** Provided records follows **

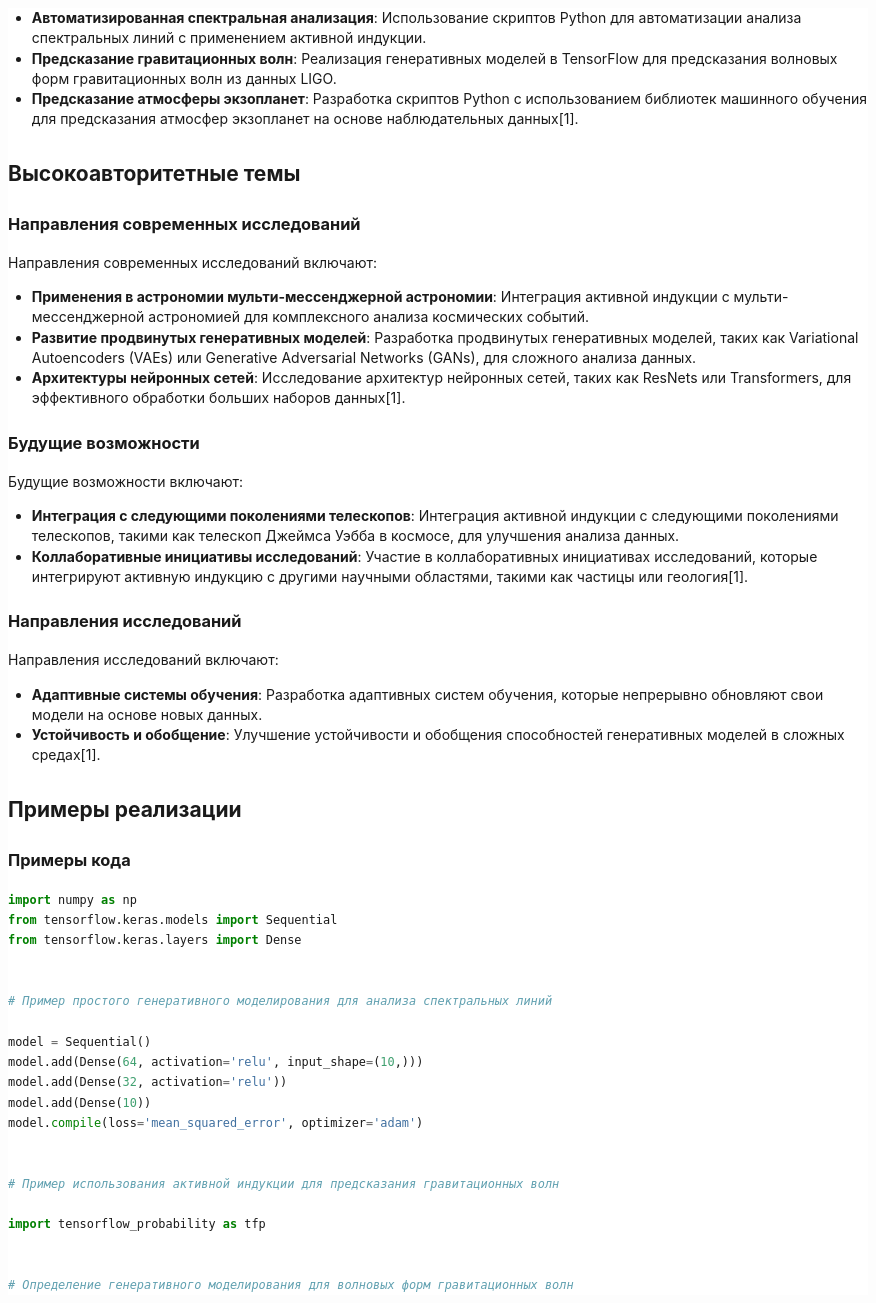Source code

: - **Автоматизированная спектральная анализация**: Использование скриптов Python для автоматизации анализа спектральных линий с применением активной индукции.
- **Предсказание гравитационных волн**: Реализация генеративных моделей в TensorFlow для предсказания волновых форм гравитационных волн из данных LIGO.
- **Предсказание атмосферы экзопланет**: Разработка скриптов Python с использованием библиотек машинного обучения для предсказания атмосфер экзопланет на основе наблюдательных данных[1].

## Высокоавторитетные темы

### Направления современных исследований

Направления современных исследований включают:

- **Применения в астрономии мульти-мессенджерной астрономии**: Интеграция активной индукции с мульти-мессенджерной астрономией для комплексного анализа космических событий.
- **Развитие продвинутых генеративных моделей**: Разработка продвинутых генеративных моделей, таких как Variational Autoencoders (VAEs) или Generative Adversarial Networks (GANs), для сложного анализа данных.
- **Архитектуры нейронных сетей**: Исследование архитектур нейронных сетей, таких как ResNets или Transformers, для эффективного обработки больших наборов данных[1].

### Будущие возможности

Будущие возможности включают:

- **Интеграция с следующими поколениями телескопов**: Интеграция активной индукции с следующими поколениями телескопов, такими как телескоп Джеймса Уэбба в космосе, для улучшения анализа данных.
- **Коллаборативные инициативы исследований**: Участие в коллаборативных инициативах исследований, которые интегрируют активную индукцию с другими научными областями, такими как частицы или геология[1].

### Направления исследований

Направления исследований включают:

- **Адаптивные системы обучения**: Разработка адаптивных систем обучения, которые непрерывно обновляют свои модели на основе новых данных.
- **Устойчивость и обобщение**: Улучшение устойчивости и обобщения способностей генеративных моделей в сложных средах[1].

## Примеры реализации

### Примеры кода

```python
import numpy as np
from tensorflow.keras.models import Sequential
from tensorflow.keras.layers import Dense


# Пример простого генеративного моделирования для анализа спектральных линий

model = Sequential()
model.add(Dense(64, activation='relu', input_shape=(10,)))
model.add(Dense(32, activation='relu'))
model.add(Dense(10))
model.compile(loss='mean_squared_error', optimizer='adam')


# Пример использования активной индукции для предсказания гравитационных волн

import tensorflow_probability as tfp


# Определение генеративного моделирования для волновых форм гравитационных волн
```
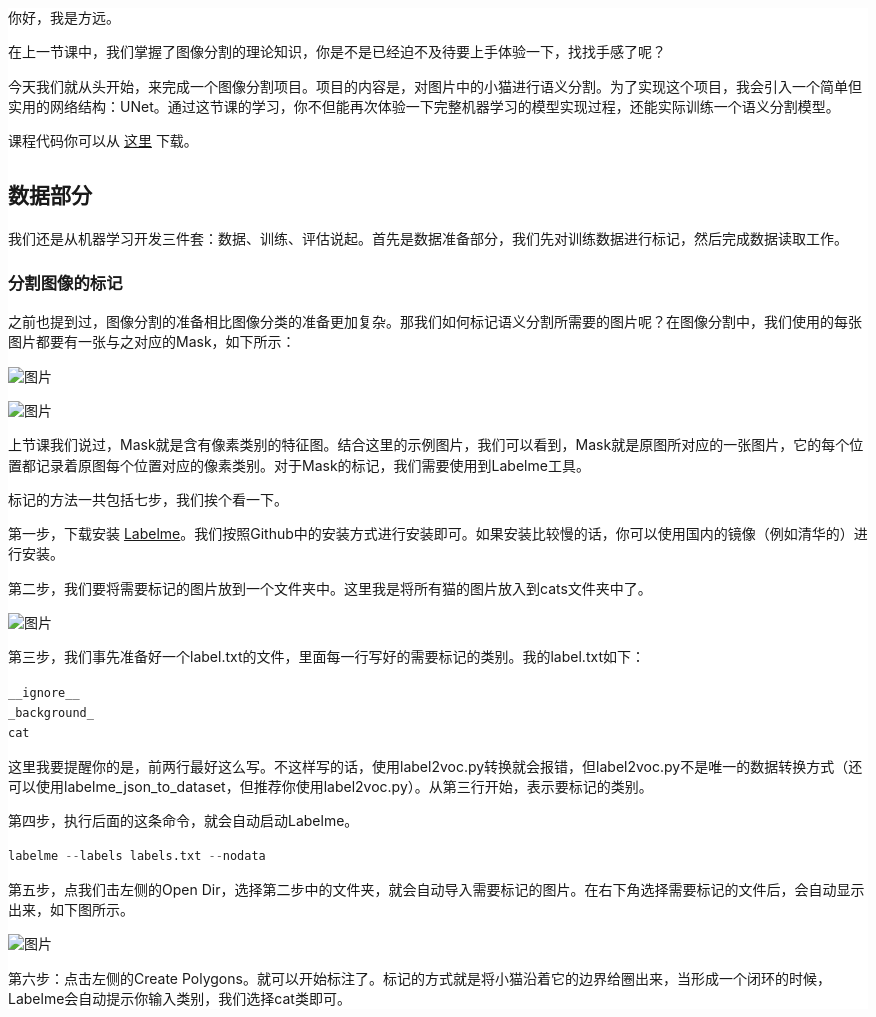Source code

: 你好，我是方远。

在上一节课中，我们掌握了图像分割的理论知识，你是不是已经迫不及待要上手体验一下，找找手感了呢？

今天我们就从头开始，来完成一个图像分割项目。项目的内容是，对图片中的小猫进行语义分割。为了实现这个项目，我会引入一个简单但实用的网络结构：UNet。通过这节课的学习，你不但能再次体验一下完整机器学习的模型实现过程，还能实际训练一个语义分割模型。

课程代码你可以从 [这里](https://github.com/syuu1987/geekTime-semantic-segmentation/tree/main) 下载。

## 数据部分

我们还是从机器学习开发三件套：数据、训练、评估说起。首先是数据准备部分，我们先对训练数据进行标记，然后完成数据读取工作。

### 分割图像的标记

之前也提到过，图像分割的准备相比图像分类的准备更加复杂。那我们如何标记语义分割所需要的图片呢？在图像分割中，我们使用的每张图片都要有一张与之对应的Mask，如下所示：

![图片](https://static001.geekbang.org/resource/image/c2/db/c258c4f2ffd1f819c662aa1e9f6a8cdb.jpg?wh=1024x640)

![图片](https://static001.geekbang.org/resource/image/1a/a0/1a35623ceccb0750cd8058568d847fa0.png?wh=1024x640)

上节课我们说过，Mask就是含有像素类别的特征图。结合这里的示例图片，我们可以看到，Mask就是原图所对应的一张图片，它的每个位置都记录着原图每个位置对应的像素类别。对于Mask的标记，我们需要使用到Labelme工具。

标记的方法一共包括七步，我们挨个看一下。

第一步，下载安装 [Labelme](https://github.com/wkentaro/labelme)。我们按照Github中的安装方式进行安装即可。如果安装比较慢的话，你可以使用国内的镜像（例如清华的）进行安装。

第二步，我们要将需要标记的图⽚放到⼀个⽂件夹中。这里我是将所有猫的图片放入到cats文件夹中了。

![图片](https://static001.geekbang.org/resource/image/f3/04/f3c8cc99959c74f363ec290558a51d04.png?wh=1722x882)

第三步，我们事先准备好⼀个label.txt的⽂件，⾥⾯每⼀⾏写好的需要标记的类别。我的label.txt如下：

```python
__ignore__
_background_
cat

```

这里我要提醒你的是，前两行最好这么写。不这样写的话，使用label2voc.py转换就会报错，但label2voc.py不是唯一的数据转换方式（还可以使用labelme\_json\_to\_dataset，但推荐你使用label2voc.py）。从第三行开始，表示要标记的类别。

第四步，执行后面的这条命令，就会自动启动Labelme。

```python
labelme --labels labels.txt --nodata

```

第五步，点我们击左侧的Open Dir，选择第二步中的文件夹，就会自动导入需要标记的图片。在右下角选择需要标记的文件后，会自动显示出来，如下图所示。

![图片](https://static001.geekbang.org/resource/image/0d/81/0d37591417e44d51a21bac11f409c381.png?wh=1780x1470)

第六步：点击左侧的Create Polygons。就可以开始标注了。标记的方式就是将小猫沿着它的边界给圈出来，当形成一个闭环的时候，Labelme会自动提示你输入类别，我们选择cat类即可。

** End of Provided records **

What is being asked: All lines from the one that holds "上节课我们说过，Mask就是" through the end of the material, both ends included, should be restated exactly.

Response box:
上节课我们说过，Mask就是含有像素类别的特征图。结合这里的示例图片，我们可以看到，Mask就是原图所对应的一张图片，它的每个位置都记录着原图每个位置对应的像素类别。对于Mask的标记，我们需要使用到Labelme工具。

标记的方法一共包括七步，我们挨个看一下。

第一步，下载安装 [Labelme](https://github.com/wkentaro/labelme)。我们按照Github中的安装方式进行安装即可。如果安装比较慢的话，你可以使用国内的镜像（例如清华的）进行安装。

第二步，我们要将需要标记的图⽚放到⼀个⽂件夹中。这里我是将所有猫的图片放入到cats文件夹中了。

![图片](https://static001.geekbang.org/resource/image/f3/04/f3c8cc99959c74f363ec290558a51d04.png?wh=1722x882)

第三步，我们事先准备好⼀个label.txt的⽂件，⾥⾯每⼀⾏写好的需要标记的类别。我的label.txt如下：

```python
__ignore__
_background_
cat

```

这里我要提醒你的是，前两行最好这么写。不这样写的话，使用label2voc.py转换就会报错，但label2voc.py不是唯一的数据转换方式（还可以使用labelme\_json\_to\_dataset，但推荐你使用label2voc.py）。从第三行开始，表示要标记的类别。

第四步，执行后面的这条命令，就会自动启动Labelme。

```python
labelme --labels labels.txt --nodata

```

第五步，点我们击左侧的Open Dir，选择第二步中的文件夹，就会自动导入需要标记的图片。在右下角选择需要标记的文件后，会自动显示出来，如下图所示。

![图片](https://static001.geekbang.org/resource/image/0d/81/0d37591417e44d51a21bac11f409c381.png?wh=1780x1470)

第六步：点击左侧的Create Polygons。就可以开始标注了。标记的方式就是将小猫沿着它的边界给圈出来，当形成一个闭环的时候，Labelme会自动提示你输入类别，我们选择cat类即可。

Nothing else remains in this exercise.